* **CONSIGNA DADA**
Reproduce sin cambios el tramo del texto sobre el 17 de Tamuz que va desde "El dios Manitú" hasta "de los judíos.".

* **FRAGMENTO DEL TEXTO**

......

El dios Manitú de los nativos estadounidenses escogió a los pieles rojas del barro más fuerte para que fueran su pueblo. Los concibió como hombres superiores, seres casi inmortales capaces de dominar la tierra y crear una fortaleza por encima de todos los pueblos y todas las criaturas. Al igual que Vishnú con los brahmanes, Zeus con los cretenses, pensó en hombres perfectos, hombres invencibles, hombres dignos de su nombre. Éste, no fue el caso del dios de los judíos.

Él escogió primero a un ser débil y defectuoso; capaz de caer ante los engaños del réptil y olvidar la única orden que tenía. Luego, opto por un pueblo de pecadores; hombres que frente a la adversidad le dieron la espalda y se olvidaron de su juramento.

Los escogió así y así los hizo: esclavos, con un cuerpo físico, fáciles de engañar y dependientes de los deseos materiales. Sin embargo, también los hizo sabios, con su aliento sagrado; capaces de superarse y elevarse al nivel de los ángeles; capaces de caerse siete veces y siete veces levantarse. Fueron hombres hechos a su imagen y semejanza, a la imagen y semejanza del único D-os.

Esto es lo que recordamos el 17 de Tamuz; básicamente que somos seres humanos. Es decir, que tenemos un cuerpo mortal que sufre y siente y un alma inmortal que vino de un mundo no material. Que la labor que tenemos en este mundo, la única razón por la que venimos a él, es para unir ambas realidades. D-os nos hizo defectuosos para que a lo largo de nuestra vida nos superáramos, hizo al mundo roto para que fuéramos nosotros quienes tuviéramos el honor de mejorarlo, hizo al hombre separado de la Divinidad para que pudiera sentir la necesidad de buscarla. Finalmente en este mundo, la perfección se logra a través del trabajo, no se nace con ella.

......

* **REGISTROS**
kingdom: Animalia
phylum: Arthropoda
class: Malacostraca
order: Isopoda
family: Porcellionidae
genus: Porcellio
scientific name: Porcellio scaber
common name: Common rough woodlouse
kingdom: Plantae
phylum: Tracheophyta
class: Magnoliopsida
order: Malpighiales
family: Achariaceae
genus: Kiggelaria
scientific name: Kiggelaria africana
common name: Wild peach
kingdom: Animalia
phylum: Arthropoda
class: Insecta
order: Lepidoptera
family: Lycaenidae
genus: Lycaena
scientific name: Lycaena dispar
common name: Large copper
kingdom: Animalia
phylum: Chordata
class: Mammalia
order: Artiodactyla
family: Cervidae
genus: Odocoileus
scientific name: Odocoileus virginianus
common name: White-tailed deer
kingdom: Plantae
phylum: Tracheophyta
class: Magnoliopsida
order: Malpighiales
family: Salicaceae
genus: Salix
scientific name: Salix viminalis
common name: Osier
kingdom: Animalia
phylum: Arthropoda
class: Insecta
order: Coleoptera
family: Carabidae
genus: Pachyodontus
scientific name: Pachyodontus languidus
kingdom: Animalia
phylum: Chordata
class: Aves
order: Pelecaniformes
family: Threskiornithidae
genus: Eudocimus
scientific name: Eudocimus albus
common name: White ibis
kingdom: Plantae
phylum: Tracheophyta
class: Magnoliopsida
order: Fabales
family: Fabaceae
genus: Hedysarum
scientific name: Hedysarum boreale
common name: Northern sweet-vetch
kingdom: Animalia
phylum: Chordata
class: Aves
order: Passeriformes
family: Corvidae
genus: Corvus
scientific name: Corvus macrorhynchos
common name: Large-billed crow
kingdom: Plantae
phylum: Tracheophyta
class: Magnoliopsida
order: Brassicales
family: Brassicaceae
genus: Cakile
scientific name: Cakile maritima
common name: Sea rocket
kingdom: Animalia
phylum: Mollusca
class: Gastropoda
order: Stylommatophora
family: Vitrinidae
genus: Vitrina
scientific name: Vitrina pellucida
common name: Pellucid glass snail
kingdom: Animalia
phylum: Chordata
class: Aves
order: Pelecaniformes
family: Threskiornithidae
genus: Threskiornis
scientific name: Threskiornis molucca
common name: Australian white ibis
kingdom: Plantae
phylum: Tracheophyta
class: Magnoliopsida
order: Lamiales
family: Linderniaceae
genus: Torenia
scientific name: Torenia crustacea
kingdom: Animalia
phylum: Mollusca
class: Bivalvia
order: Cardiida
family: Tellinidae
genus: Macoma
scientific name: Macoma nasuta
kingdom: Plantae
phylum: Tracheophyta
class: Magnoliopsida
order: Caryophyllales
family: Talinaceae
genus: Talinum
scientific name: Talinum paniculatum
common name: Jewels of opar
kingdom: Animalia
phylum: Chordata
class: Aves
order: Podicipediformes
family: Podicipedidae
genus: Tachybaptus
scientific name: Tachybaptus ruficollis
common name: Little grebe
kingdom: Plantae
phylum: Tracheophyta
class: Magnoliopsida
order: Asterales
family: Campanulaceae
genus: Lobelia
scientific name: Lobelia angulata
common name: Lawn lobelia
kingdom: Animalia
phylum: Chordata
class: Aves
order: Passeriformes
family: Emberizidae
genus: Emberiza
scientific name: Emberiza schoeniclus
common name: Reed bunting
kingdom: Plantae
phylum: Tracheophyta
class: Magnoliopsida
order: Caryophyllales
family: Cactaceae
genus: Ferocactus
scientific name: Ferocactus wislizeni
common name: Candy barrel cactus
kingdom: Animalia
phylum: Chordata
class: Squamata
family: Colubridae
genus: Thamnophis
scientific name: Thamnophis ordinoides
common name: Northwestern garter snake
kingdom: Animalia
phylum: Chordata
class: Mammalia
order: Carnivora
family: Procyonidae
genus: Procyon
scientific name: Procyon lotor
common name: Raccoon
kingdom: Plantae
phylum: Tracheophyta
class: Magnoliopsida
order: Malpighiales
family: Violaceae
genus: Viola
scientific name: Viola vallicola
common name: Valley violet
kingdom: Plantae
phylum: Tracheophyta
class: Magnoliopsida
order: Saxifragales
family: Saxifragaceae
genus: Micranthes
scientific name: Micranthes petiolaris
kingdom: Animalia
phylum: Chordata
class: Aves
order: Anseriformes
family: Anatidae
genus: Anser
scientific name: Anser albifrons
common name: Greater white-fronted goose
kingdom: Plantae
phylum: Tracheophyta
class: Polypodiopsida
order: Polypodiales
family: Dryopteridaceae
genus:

......

* **RESULTADO DEL EJERCICIO**
El dios Manitú de los nativos estadounidenses escogió a los pieles rojas del barro más fuerte para que fueran su pueblo. Los concibió como hombres superiores, seres casi inmortales capaces de dominar la tierra y crear una fortaleza por encima de todos los pueblos y todas las criaturas. Al igual que Vishnú con los brahmanes, Zeus con los cretenses, pensó en hombres perfectos, hombres invencibles, hombres dignos de su nombre. Éste, no fue el caso del dios de los judíos.